__TEXTE FOURNI__

_ _ _ _ _

1866-lc

158.03

AD B.17/6.12.3

Ms autogr. 2 p. (21 x 13)

De Mr. Demiselle

Soissons 5 janv. 1866

Mon cher Monsieur Léon,

J'ai attendu pour vous répondre que ma soeur fût de retour de la Thiérache. Elle a séjourné à La Capelle, où elle a vu Mme Dehon qui lui a paru tr's heureuse de votre détermination. Mr Dehon se résigne d'assez bonne grâce.

Je suis bien heureux d'apprendre que le régime du séminaire vous agrée et que vous

y êtes dans votre élément. C'est une marque certaine que vous êtes là où Dieu vous veut. La maison est très édifiante, et le p. Freyd qui en est l'âme est un digne ecclésia­stique, une âme éminemment bonne, une mère, j'en suis sûr, pour les élèves du sémi­naire. Rappelez -moi, je vous prie à son souvenir et offrez-lui mon respectueux atta­chement. Dites aussi, je vous prie, une petite prière pour moi à la chapelle St Hilaire, si elle est terminée.

Quant à vos études, vous ne pouvez cultiver avec trop de soin cette philosophie scolastique. C'est la préparation indispensable à la théologie. Familiarisez-vous bien avec la terminologie dans diverses branches de cette science, surtout l'ontologie. C'est la clef qui vous ouvrira les trésors renfermés dans les ouvrages immortels de S. Thomas, Suarez, etc… Cela peut paraître aride et abstrait au premier abord; mais il y a là ce qui fait la force et la lucidité de l'esprit, c'est-à-dire le moyen de démêler tou­jours les idées claires parmi la confusion que le sophisme cherche à répandre sur el­les. C'est à l'aide de ces notions qu'on peut débrouiller le chaos des erreurs.

_ _ _ _ _

__DONNÉES EN ENTRÉE__
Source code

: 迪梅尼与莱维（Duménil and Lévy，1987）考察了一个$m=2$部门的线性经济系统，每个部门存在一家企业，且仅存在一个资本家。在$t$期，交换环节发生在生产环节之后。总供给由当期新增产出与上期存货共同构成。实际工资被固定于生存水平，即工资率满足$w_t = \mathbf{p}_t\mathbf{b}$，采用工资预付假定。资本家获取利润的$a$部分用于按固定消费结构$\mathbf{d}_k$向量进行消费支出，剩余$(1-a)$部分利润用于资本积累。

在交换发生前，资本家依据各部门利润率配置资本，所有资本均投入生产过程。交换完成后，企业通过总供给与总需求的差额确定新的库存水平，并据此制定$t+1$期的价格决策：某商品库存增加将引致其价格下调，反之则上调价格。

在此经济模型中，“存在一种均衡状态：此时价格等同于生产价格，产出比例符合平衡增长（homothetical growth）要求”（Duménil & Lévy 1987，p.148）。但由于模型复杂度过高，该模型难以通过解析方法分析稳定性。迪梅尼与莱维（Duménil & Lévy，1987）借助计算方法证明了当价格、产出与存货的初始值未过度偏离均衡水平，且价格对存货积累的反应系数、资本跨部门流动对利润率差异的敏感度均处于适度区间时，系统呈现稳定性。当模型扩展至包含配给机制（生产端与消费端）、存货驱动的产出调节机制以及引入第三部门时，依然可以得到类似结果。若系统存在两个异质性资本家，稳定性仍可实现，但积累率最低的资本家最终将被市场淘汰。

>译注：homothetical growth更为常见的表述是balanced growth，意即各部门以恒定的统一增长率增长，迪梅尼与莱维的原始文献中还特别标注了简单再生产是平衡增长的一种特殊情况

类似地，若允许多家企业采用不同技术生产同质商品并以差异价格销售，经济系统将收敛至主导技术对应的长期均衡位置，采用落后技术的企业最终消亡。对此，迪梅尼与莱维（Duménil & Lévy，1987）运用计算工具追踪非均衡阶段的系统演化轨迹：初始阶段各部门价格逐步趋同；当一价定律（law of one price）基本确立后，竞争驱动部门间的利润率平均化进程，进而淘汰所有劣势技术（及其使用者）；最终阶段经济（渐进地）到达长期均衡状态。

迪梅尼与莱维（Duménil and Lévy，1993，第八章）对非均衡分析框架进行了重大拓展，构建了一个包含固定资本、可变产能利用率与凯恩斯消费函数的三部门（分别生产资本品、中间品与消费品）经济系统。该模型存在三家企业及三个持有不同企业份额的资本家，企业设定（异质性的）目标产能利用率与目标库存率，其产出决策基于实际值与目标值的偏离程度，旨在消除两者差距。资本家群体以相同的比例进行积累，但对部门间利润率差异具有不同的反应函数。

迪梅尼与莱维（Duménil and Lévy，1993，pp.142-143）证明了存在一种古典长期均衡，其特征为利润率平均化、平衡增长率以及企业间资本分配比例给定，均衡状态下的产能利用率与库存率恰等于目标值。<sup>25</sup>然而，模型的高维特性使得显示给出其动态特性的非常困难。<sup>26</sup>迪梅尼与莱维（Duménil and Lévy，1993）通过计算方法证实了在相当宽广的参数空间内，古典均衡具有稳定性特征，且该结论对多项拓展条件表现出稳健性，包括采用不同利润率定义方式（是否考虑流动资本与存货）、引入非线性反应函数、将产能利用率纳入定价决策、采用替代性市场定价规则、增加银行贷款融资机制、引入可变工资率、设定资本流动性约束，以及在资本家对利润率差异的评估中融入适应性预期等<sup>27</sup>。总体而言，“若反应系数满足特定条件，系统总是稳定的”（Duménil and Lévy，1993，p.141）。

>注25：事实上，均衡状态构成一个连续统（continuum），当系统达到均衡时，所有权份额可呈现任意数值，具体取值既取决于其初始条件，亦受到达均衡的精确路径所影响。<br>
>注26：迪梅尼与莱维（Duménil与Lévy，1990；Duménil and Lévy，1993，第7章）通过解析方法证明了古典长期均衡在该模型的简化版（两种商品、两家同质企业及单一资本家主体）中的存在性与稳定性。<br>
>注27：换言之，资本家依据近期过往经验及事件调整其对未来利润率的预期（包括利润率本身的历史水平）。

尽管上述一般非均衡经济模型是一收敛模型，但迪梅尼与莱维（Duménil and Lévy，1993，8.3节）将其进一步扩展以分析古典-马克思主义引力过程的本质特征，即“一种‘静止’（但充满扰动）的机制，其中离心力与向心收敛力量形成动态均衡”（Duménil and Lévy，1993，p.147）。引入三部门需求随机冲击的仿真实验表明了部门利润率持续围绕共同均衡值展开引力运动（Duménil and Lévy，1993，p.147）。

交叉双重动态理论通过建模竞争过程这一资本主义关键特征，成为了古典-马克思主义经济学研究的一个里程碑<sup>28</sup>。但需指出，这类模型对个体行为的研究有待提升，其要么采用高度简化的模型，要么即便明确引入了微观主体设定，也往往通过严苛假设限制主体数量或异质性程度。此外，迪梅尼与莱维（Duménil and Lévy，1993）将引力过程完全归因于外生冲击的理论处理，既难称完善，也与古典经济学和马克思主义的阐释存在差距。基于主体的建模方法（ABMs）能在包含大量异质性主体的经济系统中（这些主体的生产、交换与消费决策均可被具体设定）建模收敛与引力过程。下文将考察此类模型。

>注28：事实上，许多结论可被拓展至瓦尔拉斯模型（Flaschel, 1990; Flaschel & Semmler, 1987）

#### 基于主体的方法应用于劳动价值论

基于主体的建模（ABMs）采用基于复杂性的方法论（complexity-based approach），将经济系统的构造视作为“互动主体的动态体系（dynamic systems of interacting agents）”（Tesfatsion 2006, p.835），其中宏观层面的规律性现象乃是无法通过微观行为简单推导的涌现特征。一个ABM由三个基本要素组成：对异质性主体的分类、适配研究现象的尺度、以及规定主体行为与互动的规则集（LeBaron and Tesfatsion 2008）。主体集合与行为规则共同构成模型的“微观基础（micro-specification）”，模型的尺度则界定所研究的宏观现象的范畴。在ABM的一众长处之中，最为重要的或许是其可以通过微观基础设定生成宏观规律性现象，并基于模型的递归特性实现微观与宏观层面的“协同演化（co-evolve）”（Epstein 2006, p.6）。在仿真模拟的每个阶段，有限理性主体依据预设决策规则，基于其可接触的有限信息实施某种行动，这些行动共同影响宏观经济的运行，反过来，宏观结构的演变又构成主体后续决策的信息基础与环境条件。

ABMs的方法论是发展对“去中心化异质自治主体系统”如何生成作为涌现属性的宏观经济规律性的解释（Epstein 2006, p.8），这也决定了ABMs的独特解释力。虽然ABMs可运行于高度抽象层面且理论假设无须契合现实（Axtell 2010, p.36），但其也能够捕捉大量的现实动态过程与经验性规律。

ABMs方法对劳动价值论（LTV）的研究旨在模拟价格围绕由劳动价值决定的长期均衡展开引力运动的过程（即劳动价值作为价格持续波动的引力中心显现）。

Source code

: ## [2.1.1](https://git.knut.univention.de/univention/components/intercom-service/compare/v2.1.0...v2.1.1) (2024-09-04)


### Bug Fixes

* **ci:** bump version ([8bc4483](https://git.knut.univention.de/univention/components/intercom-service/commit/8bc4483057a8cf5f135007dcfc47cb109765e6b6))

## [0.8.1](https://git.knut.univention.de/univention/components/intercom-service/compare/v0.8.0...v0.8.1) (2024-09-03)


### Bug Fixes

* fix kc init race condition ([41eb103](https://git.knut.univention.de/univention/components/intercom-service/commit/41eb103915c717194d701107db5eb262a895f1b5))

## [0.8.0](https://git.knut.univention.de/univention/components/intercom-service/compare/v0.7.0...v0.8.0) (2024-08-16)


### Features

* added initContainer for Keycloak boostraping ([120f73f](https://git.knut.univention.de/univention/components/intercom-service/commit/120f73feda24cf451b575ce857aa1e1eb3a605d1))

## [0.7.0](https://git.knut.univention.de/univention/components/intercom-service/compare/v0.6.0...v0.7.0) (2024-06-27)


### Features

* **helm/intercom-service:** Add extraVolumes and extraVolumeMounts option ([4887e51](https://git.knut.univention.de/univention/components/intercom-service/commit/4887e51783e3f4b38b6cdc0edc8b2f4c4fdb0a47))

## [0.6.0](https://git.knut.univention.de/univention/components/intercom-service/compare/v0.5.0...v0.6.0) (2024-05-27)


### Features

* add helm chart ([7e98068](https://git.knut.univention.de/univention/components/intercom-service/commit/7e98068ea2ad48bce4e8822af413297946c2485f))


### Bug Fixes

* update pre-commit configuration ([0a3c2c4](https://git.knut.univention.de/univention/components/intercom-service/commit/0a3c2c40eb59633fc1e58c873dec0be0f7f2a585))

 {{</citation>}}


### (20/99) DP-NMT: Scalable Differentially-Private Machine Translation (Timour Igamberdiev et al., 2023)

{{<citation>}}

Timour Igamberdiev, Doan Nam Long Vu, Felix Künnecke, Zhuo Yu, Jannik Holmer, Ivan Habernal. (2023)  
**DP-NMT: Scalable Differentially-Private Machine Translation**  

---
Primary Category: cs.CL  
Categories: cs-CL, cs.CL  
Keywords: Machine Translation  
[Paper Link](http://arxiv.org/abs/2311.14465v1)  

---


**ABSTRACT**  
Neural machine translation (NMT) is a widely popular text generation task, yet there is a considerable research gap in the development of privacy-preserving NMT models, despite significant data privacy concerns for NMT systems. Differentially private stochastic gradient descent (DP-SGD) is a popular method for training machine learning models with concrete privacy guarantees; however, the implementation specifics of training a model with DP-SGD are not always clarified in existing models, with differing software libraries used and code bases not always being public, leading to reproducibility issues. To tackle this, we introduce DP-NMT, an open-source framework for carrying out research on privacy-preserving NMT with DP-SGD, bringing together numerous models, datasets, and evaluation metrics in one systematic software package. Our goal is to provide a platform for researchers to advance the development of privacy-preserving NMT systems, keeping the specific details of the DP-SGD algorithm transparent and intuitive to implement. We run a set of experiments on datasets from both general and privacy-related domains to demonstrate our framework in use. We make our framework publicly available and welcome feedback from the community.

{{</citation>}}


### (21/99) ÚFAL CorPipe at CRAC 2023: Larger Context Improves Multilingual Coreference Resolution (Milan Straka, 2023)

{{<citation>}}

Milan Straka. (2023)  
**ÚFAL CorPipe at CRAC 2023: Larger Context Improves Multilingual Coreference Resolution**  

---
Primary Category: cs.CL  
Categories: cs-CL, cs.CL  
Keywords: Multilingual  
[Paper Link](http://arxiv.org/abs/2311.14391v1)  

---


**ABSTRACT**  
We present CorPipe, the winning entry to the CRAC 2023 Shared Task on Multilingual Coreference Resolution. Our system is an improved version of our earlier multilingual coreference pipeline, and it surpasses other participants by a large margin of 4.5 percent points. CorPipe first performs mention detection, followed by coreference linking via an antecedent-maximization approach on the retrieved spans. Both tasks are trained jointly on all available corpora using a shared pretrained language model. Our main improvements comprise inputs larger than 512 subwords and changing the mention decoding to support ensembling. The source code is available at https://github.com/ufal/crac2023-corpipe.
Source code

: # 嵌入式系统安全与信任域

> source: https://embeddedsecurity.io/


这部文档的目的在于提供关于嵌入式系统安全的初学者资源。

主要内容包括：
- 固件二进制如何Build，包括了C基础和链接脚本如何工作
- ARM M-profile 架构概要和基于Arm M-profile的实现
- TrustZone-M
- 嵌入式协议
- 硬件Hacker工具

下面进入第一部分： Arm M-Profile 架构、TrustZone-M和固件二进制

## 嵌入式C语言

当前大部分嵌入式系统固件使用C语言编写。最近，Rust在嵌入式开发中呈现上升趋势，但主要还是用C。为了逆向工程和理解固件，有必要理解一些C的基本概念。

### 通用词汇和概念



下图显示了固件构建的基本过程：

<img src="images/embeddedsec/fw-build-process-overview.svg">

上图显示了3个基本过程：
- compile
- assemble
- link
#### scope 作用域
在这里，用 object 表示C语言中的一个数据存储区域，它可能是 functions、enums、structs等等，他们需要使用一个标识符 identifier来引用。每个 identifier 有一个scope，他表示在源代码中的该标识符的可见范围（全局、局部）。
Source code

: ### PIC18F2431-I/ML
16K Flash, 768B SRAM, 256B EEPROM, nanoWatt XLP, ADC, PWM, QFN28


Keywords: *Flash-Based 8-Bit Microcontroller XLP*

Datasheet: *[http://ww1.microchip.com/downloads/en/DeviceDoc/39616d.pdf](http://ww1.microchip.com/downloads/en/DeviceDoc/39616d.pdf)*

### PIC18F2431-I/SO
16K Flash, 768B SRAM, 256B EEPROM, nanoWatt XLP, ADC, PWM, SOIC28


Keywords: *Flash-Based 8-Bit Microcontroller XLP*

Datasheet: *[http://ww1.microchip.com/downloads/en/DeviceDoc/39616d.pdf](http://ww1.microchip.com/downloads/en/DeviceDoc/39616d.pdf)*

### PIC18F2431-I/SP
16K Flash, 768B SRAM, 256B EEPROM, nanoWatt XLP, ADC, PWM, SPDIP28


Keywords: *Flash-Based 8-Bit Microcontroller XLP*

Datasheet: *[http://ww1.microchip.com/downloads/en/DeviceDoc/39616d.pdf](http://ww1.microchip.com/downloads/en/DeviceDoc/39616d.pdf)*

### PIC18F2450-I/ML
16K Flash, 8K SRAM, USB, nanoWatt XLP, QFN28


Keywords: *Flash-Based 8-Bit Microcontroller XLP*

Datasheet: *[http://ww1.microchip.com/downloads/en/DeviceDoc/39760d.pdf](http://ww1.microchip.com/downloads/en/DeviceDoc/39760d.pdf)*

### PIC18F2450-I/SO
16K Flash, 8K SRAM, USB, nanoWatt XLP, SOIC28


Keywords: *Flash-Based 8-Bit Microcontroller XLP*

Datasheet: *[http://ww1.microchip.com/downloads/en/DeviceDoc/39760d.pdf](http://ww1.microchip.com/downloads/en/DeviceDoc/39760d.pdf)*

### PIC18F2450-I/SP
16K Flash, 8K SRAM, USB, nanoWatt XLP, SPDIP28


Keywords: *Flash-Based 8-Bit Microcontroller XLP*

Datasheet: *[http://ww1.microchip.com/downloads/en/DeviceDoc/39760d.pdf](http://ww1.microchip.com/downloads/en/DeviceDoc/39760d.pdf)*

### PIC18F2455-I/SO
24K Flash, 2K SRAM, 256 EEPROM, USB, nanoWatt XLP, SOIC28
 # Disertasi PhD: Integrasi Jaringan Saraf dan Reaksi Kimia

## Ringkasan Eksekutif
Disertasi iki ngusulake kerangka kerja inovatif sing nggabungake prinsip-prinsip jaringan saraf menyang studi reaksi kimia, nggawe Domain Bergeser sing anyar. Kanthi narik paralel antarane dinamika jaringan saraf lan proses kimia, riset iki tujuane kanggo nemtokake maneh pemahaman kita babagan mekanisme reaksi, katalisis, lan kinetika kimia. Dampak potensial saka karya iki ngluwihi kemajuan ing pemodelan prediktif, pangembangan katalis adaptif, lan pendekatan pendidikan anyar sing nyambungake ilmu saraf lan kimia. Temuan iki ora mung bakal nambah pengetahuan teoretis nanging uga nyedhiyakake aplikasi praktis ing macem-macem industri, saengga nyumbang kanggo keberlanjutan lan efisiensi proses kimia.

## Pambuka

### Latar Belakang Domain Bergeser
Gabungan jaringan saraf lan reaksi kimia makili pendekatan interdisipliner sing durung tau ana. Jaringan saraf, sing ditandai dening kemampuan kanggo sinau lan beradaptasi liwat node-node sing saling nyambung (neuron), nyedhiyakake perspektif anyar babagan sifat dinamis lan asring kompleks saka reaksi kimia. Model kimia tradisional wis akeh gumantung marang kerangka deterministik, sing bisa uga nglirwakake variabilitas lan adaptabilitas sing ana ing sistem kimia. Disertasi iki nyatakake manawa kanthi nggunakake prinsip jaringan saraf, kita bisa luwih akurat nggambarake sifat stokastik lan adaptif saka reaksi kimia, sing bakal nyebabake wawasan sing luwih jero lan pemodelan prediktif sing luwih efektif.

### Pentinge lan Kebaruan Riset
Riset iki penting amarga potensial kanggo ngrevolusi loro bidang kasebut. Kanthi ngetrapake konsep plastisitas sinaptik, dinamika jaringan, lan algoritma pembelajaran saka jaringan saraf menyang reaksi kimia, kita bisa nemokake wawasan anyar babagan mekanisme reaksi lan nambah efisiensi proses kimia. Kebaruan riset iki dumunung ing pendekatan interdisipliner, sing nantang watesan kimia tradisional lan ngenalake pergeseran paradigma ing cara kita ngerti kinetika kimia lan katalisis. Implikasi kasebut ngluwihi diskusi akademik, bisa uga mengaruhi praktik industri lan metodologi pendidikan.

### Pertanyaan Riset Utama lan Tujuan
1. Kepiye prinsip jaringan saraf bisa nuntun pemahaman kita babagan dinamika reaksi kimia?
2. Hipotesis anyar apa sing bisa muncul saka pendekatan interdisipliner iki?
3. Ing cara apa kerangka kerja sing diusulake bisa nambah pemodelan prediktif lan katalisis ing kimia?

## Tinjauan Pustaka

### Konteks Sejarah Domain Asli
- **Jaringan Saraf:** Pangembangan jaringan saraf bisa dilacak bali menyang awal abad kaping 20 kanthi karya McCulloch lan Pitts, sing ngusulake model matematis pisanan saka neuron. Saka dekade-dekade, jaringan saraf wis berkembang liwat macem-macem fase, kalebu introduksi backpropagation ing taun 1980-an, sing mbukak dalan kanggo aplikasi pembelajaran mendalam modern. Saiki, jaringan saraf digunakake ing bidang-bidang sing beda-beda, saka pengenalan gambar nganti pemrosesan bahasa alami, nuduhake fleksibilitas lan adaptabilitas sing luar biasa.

_ _ _ _ _

__CONSIGNE__
Recopiez à l'identique, s'il vous plaît, le passage du texte fourni qui commence à « Je suis bien » et se termine à « elle est terminée. ». Les données ne servent pas à cet exercice.

__ZONE DE RÉPONSE__
Je suis bien heureux d'apprendre que le régime du séminaire vous agrée et que vous

y êtes dans votre élément. C'est une marque certaine que vous êtes là où Dieu vous veut. La maison est très édifiante, et le p. Freyd qui en est l'âme est un digne ecclésia­stique, une âme éminemment bonne, une mère, j'en suis sûr, pour les élèves du sémi­naire. Rappelez -moi, je vous prie à son souvenir et offrez-lui mon respectueux atta­chement. Dites aussi, je vous prie, une petite prière pour moi à la chapelle St Hilaire, si elle est terminée.